● **PROMPT**:
Your job is to print, exactly, the lines in the data below from the line with "skill sets interact. Let's s" through the line with "fire hazards, and", both included, and to omit any picture.

━━━━━ SUPPLIED ENTRIES

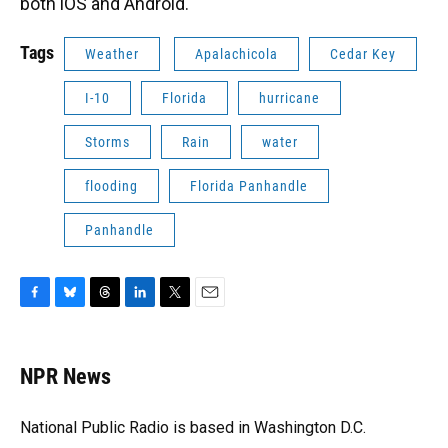
both iOS and Android.
Tags
Weather
Apalachicola
Cedar Key
I-10
Florida
hurricane
Storms
Rain
water
flooding
Florida Panhandle
Panhandle
F
B
T
L
T
E
a
l
h
i
w
m
c
u
r
n
i
a
e
e
e
k
t
i
NPR News
b
s
a
e
t
l
o
k
d
d
e
o
y
s
I
r
National Public Radio is based in Washington D.C.
k
n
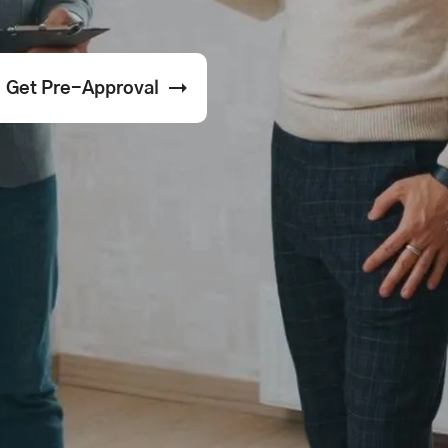
Get Pre-Approval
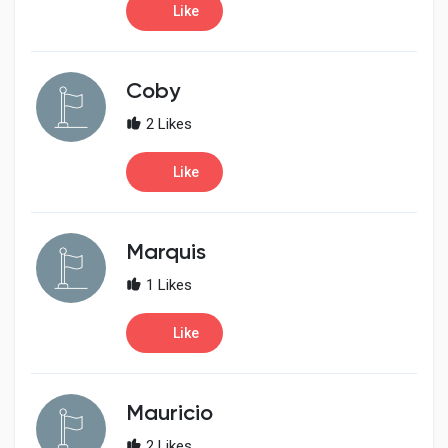
Like
Coby
2 Likes
Like
Marquis
1 Likes
Like
Mauricio
2 Likes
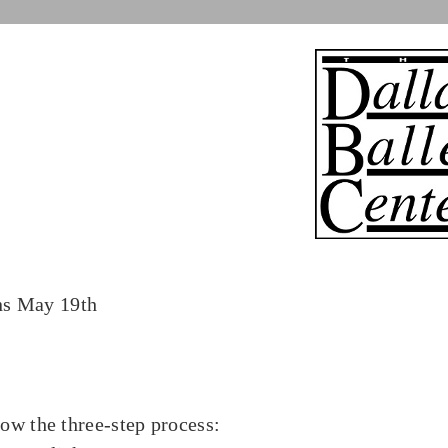
ns May 19th
low the three-step process:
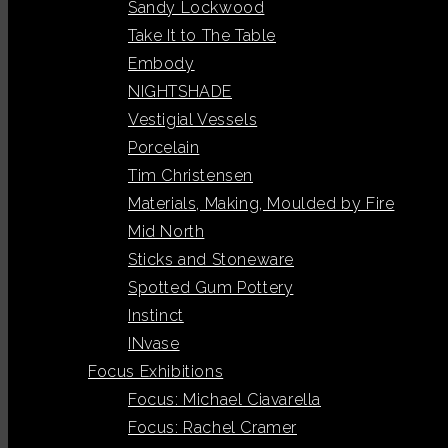
Sandy Lockwood
Take It to The Table
Embody
NIGHTSHADE
Vestigial Vessels
Porcelain
Tim Christensen
Materials, Making, Moulded by Fire
Mid North
Sticks and Stoneware
Spotted Gum Pottery
Instinct
INvase
Focus Exhibitions
Focus: Michael Ciavarella
Focus: Rachel Cramer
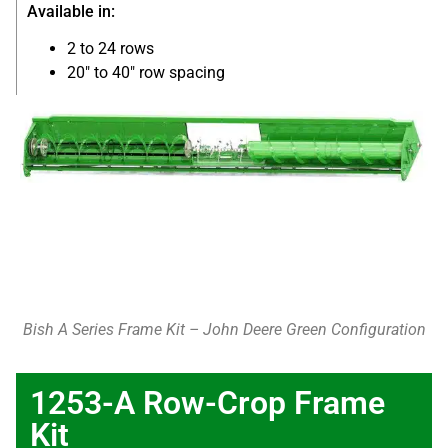
Available in:
2 to 24 rows
20″ to 40″ row spacing
Bish A Series Frame Kit – John Deere Green Configuration
1253-A Row-Crop Frame
Kit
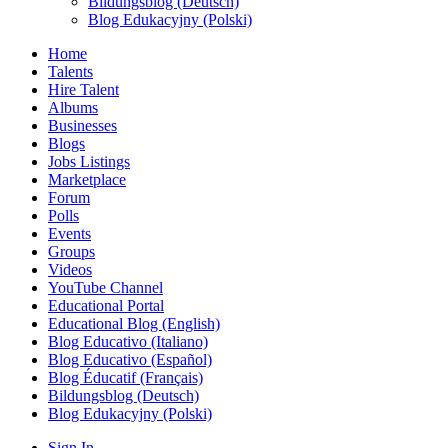
Bildungsblog (Deutsch)
Blog Edukacyjny (Polski)
Home
Talents
Hire Talent
Albums
Businesses
Blogs
Jobs Listings
Marketplace
Forum
Polls
Events
Groups
Videos
YouTube Channel
Educational Portal
Educational Blog (English)
Blog Educativo (Italiano)
Blog Educativo (Español)
Blog Éducatif (Français)
Bildungsblog (Deutsch)
Blog Edukacyjny (Polski)
Sign In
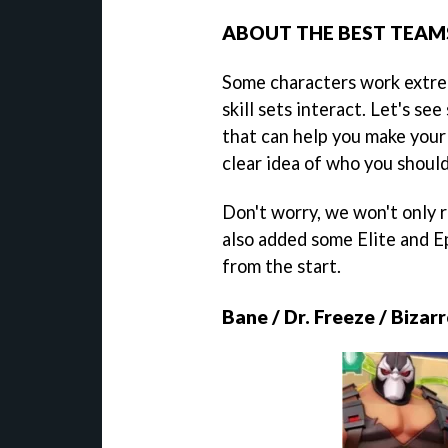
ABOUT THE BEST TEAMS
Some characters work extre
skill sets interact. Let's s
that can help you make your
clear idea of who you should
Don't worry, we won't only 
also added some Elite and E
from the start.
Bane / Dr. Freeze / Bizar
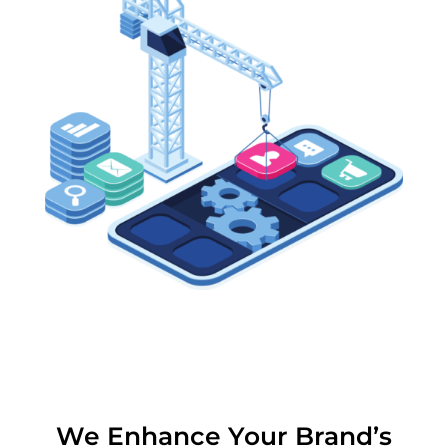
We Enhance Your Brand’s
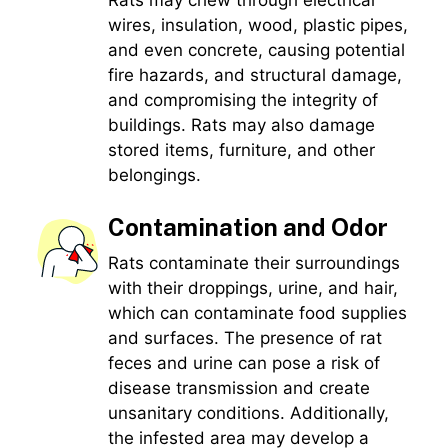
wires, insulation, wood, plastic pipes,
and even concrete, causing potential
fire hazards, and structural damage,
and compromising the integrity of
buildings. Rats may also damage
stored items, furniture, and other
belongings.
Contamination and Odor
Rats contaminate their surroundings
with their droppings, urine, and hair,
which can contaminate food supplies
and surfaces. The presence of rat
feces and urine can pose a risk of
disease transmission and create
unsanitary conditions. Additionally,
the infested area may develop a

━━━━━━━━━━

● **FINAL ANSWER**:
skill sets interact. Let's s
that can help you make your
clear idea of who you should
Don't worry, we won't only 
also added some Elite and E
from the start.
Bane / Dr. Freeze / Bizar
We Enhance Your Brand’s
wires, insulation, wood, plastic pipes,
and even concrete, causing potential
fire hazards, and structural damage,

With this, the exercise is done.